This Sunday we celebrate the Feast of the Exaltation of the Holy Cross. As a result, we have an opportunity to pause and consider the great cost of salvation, that God incarnate, Jesus Christ, would humble himself to take on mortal flesh and endure the brutality of torture and death so that He could put an end to death itself. Whenever we consider the cross, we do so with knowledge of the resurrection as well, and through this, we understand what it is that God did for humanity.
It is through this process of death and resurrection that God reveals to us what it means to truly be free. James Alison puts it well when he writes, "The complete freedom and gratuity of God is learned only from the resurrection, not because it did not exist before, but because we could not know about or understand it while our understanding was shaped by the inevitability of death." (The Joy of Being Wrong: Original Sin through Easter Eyes). That is to say, because of the resurrection, we are released from the chains of sin that prevent us from experiencing true freedom.
True freedom comes only when we are not forced down a path by someone or something. We would never consider a person to be free if they were chained to another, stronger person and led down a path. However, it is not the chain that keeps them bound, for if you release the chain but place an armed guard near them, they remain able to be compelled to walk a certain path despite their desire to walk otherwise. The chain is not what binds; what binds is the strongman that can overpower the person and compel them to go one direction or another.
Death is that strongman. The power of death can cause a person to abandon their morals to save their life; it can cause them to strike out against the life of another for fear of their own life. The power of death is immense; it has guided the direction of nations and individuals alike, and the attempts of nations and individuals to avoid it has bound humanity for millennia.

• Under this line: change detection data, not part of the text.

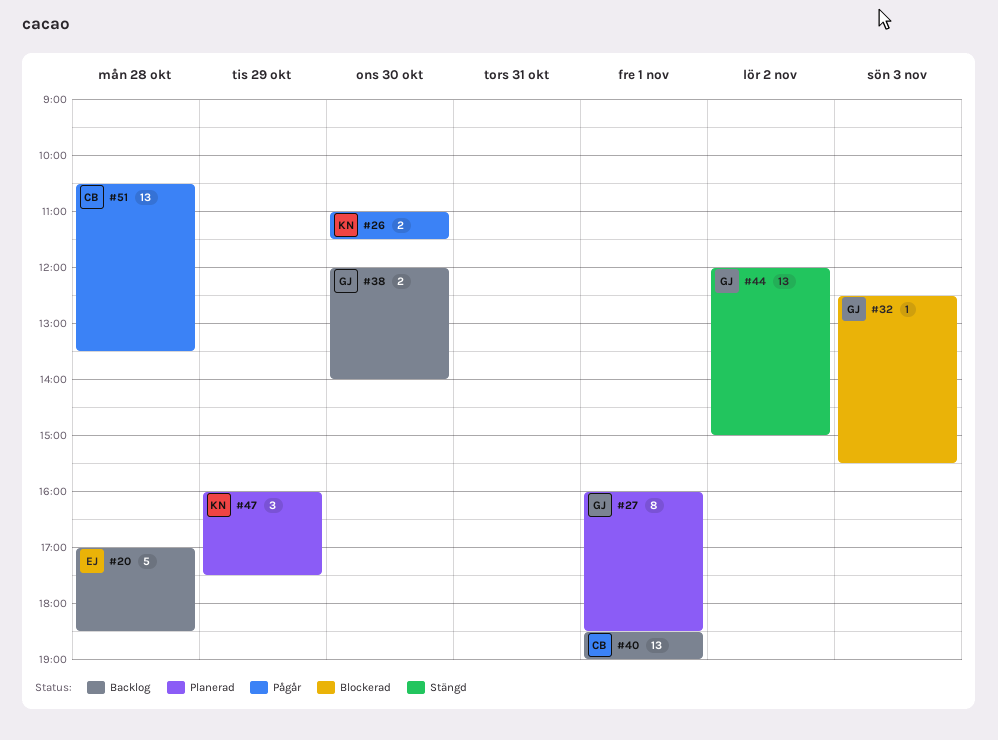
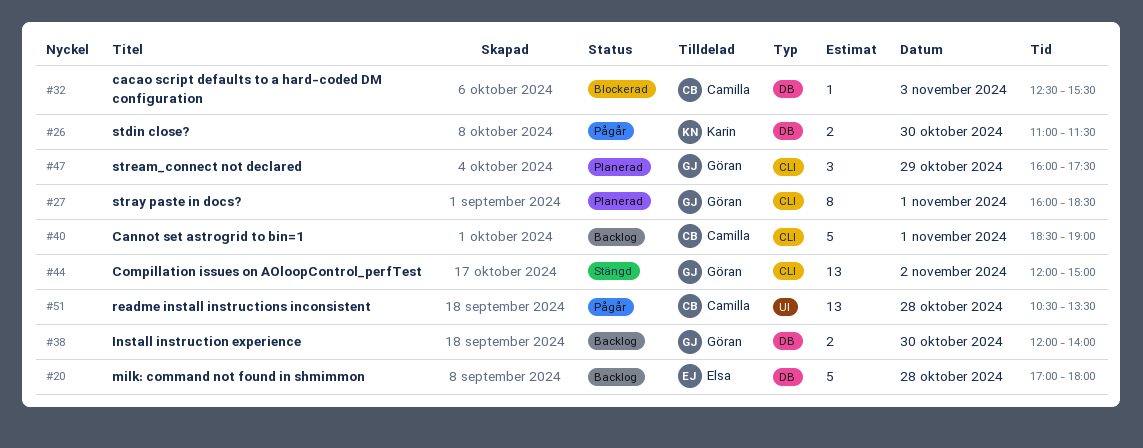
#20, ends: 18:30 -> 18:00
#32, owner: Göran -> Camilla
#40, estimate: 13 -> 5
#47, owner: Karin -> Göran

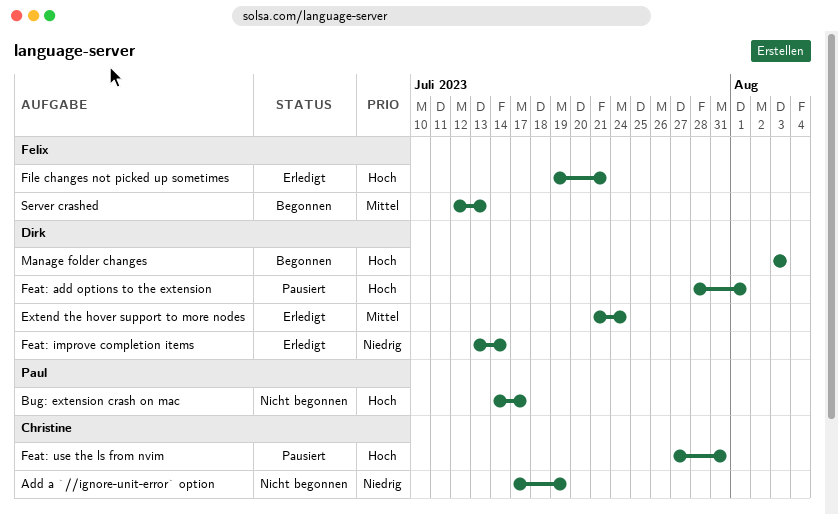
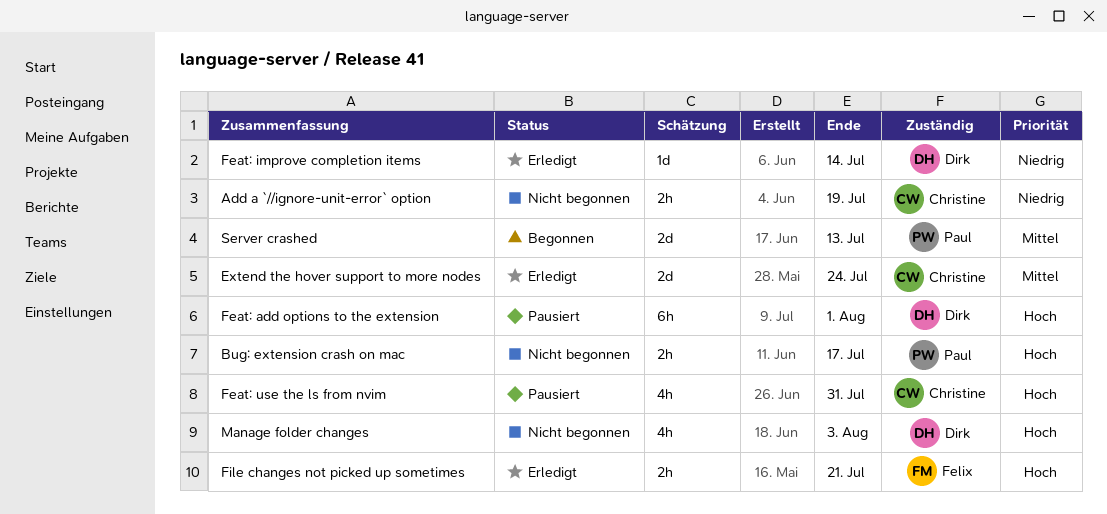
Extend the hover support to more nodes, owner: Dirk -> Christine
Manage folder changes, status: Begonnen -> Nicht begonnen
Server crashed, owner: Felix -> Paul

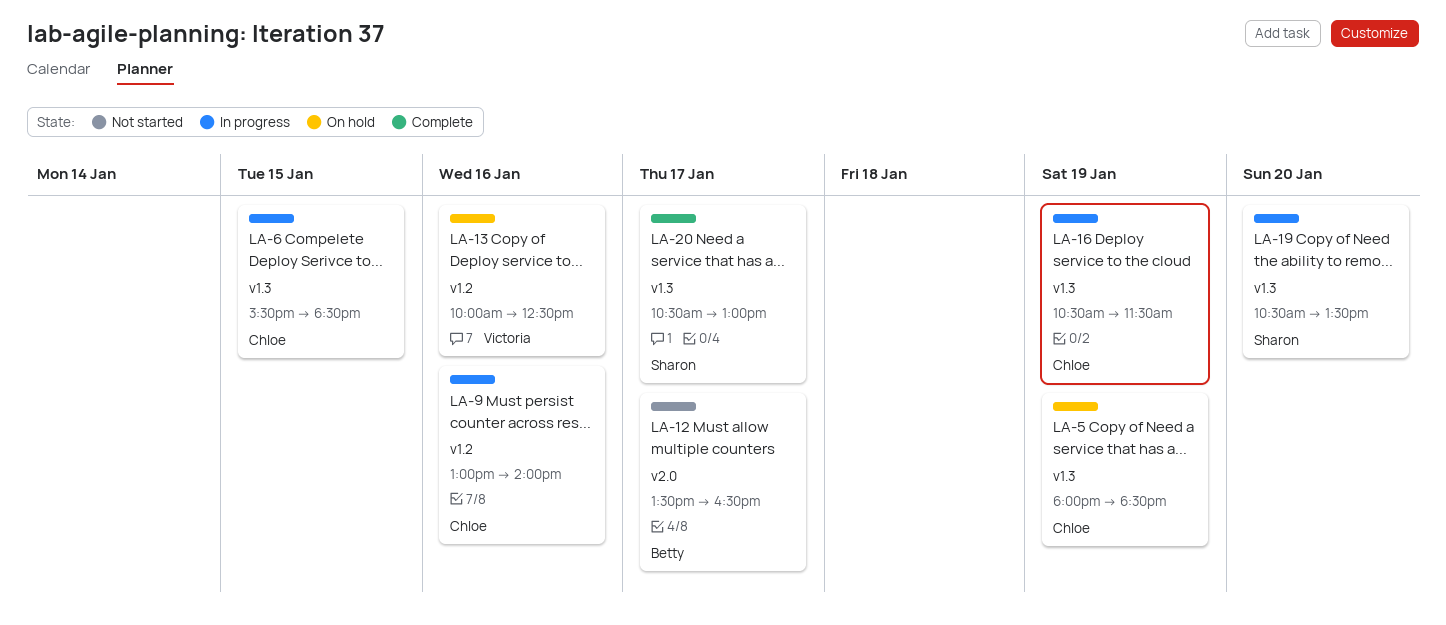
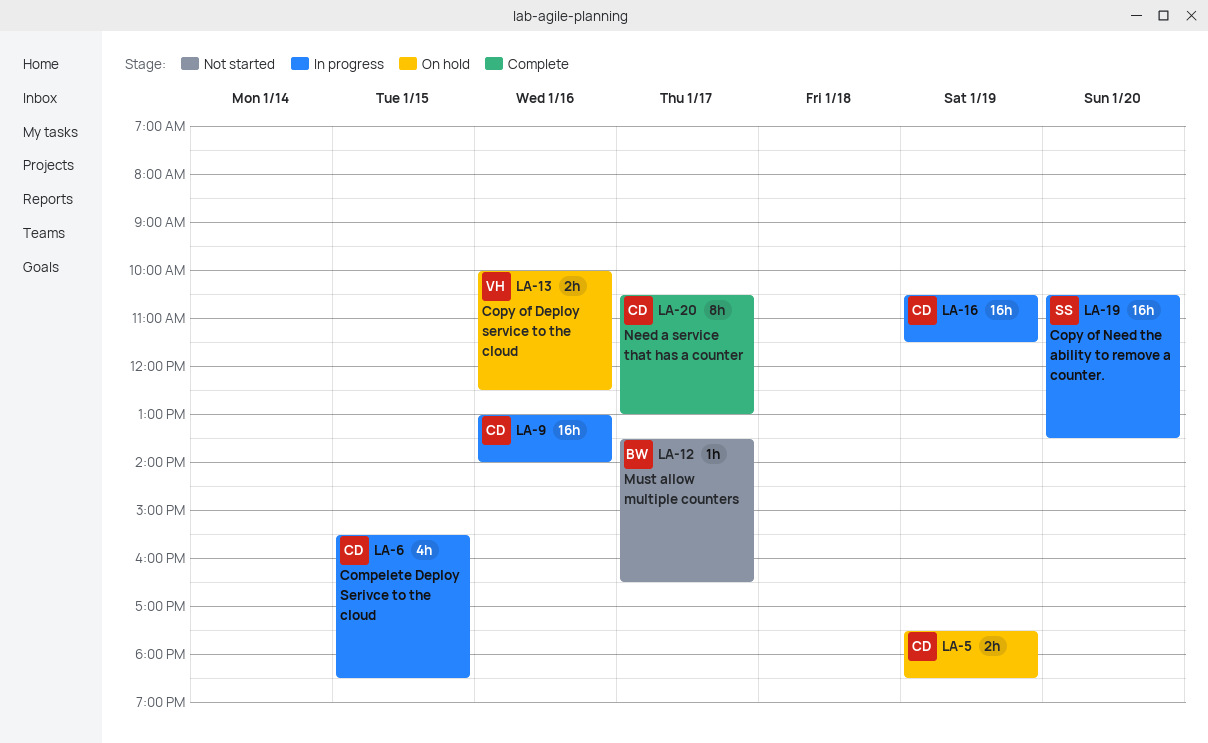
LA-5, begins: 18:00 -> 17:30
LA-20, owner: Sharon -> Chloe

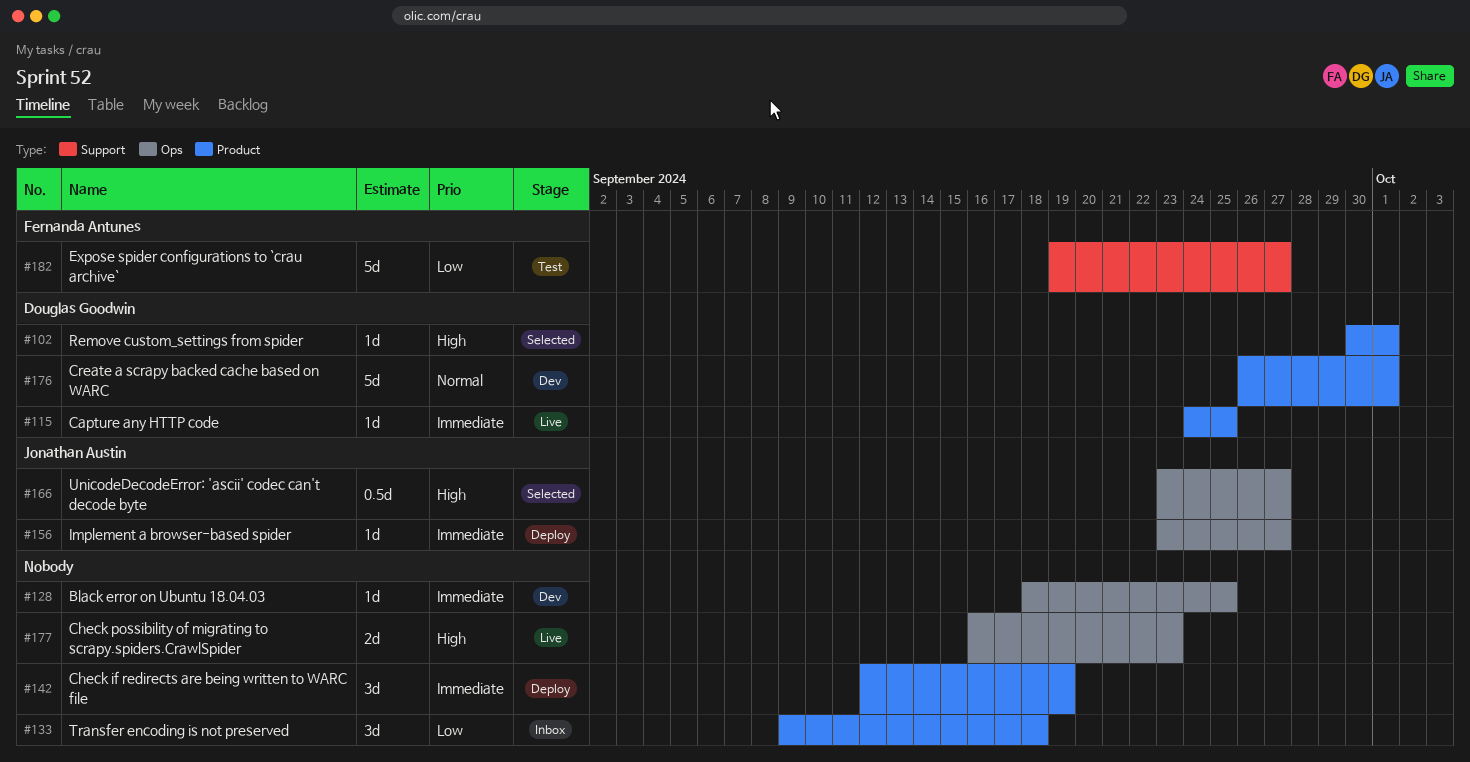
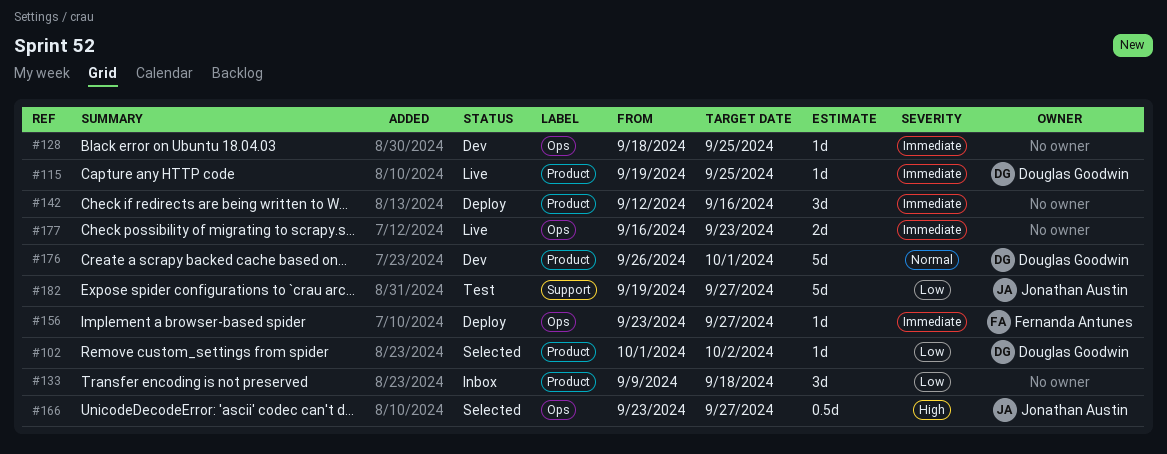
#102, priority: High -> Low
#102, start: Sep 30 -> Oct 1
#102, due: Oct 1 -> Oct 2
#115, start: Sep 24 -> Sep 19
#142, due: Sep 19 -> Sep 16
#156, owner: Jonathan Austin -> Fernanda Antunes
#177, priority: High -> Immediate
#182, owner: Fernanda Antunes -> Jonathan Austin

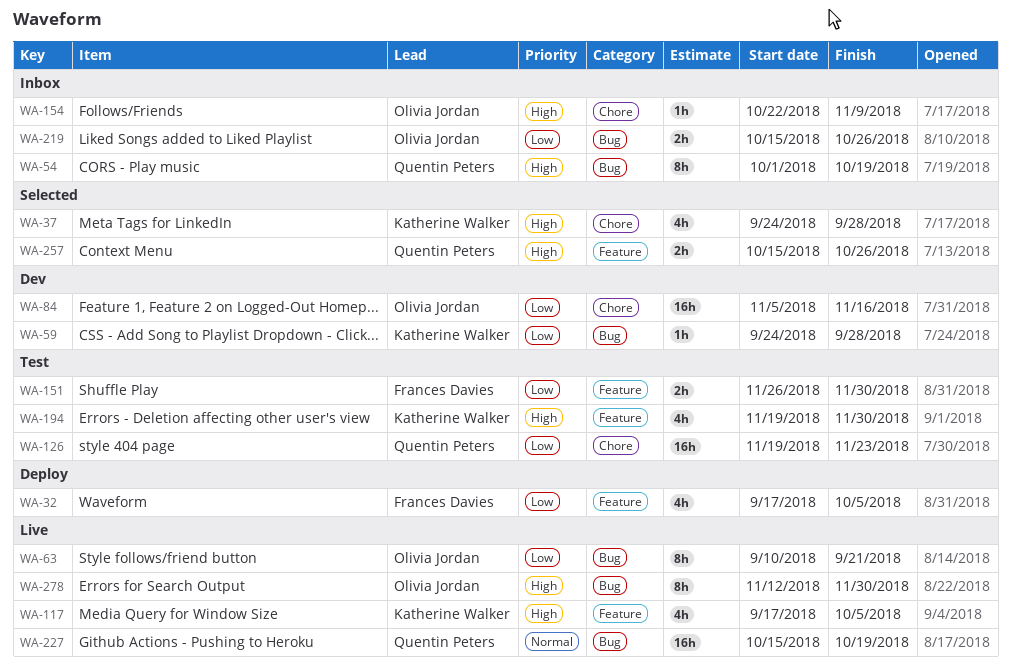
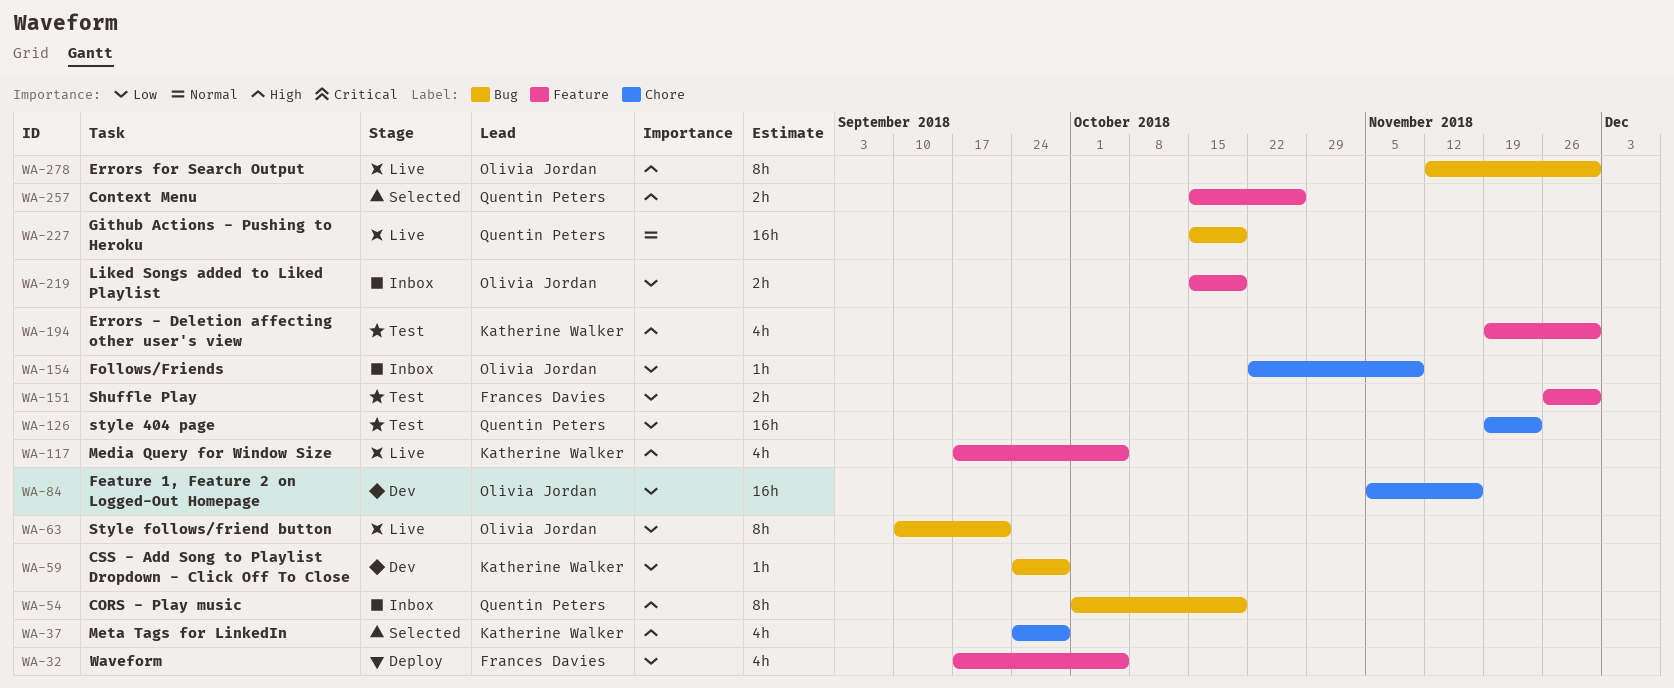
WA-154, priority: High -> Low
WA-219, label: Bug -> Feature
WA-219, due: Oct 26 -> Oct 19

This is the wonder of the resurrection, for it renders the strongman of death as impotent. This is why St. Paul can write, in 1 Corinthians, "'Death is swallowed up in victory. O death, where is your victory? O death, where is your sting?' The sting of death is sin, and the power of sin is the law. But thanks be to God, who gives us the victory through our Lord Jesus Christ."
The cross was an instrument of death that has been overshadowed by the victory of life in the resurrection. May we live according to that victory, for through the resurrection we can begin to understand what true freedom is. Freedom from the fear of death allows us to live according to the fruits of the Spirit and according to the example of Christ, for when we are freed from the fear of death there is nothing greater that can be used to force us away from the path of righteousness.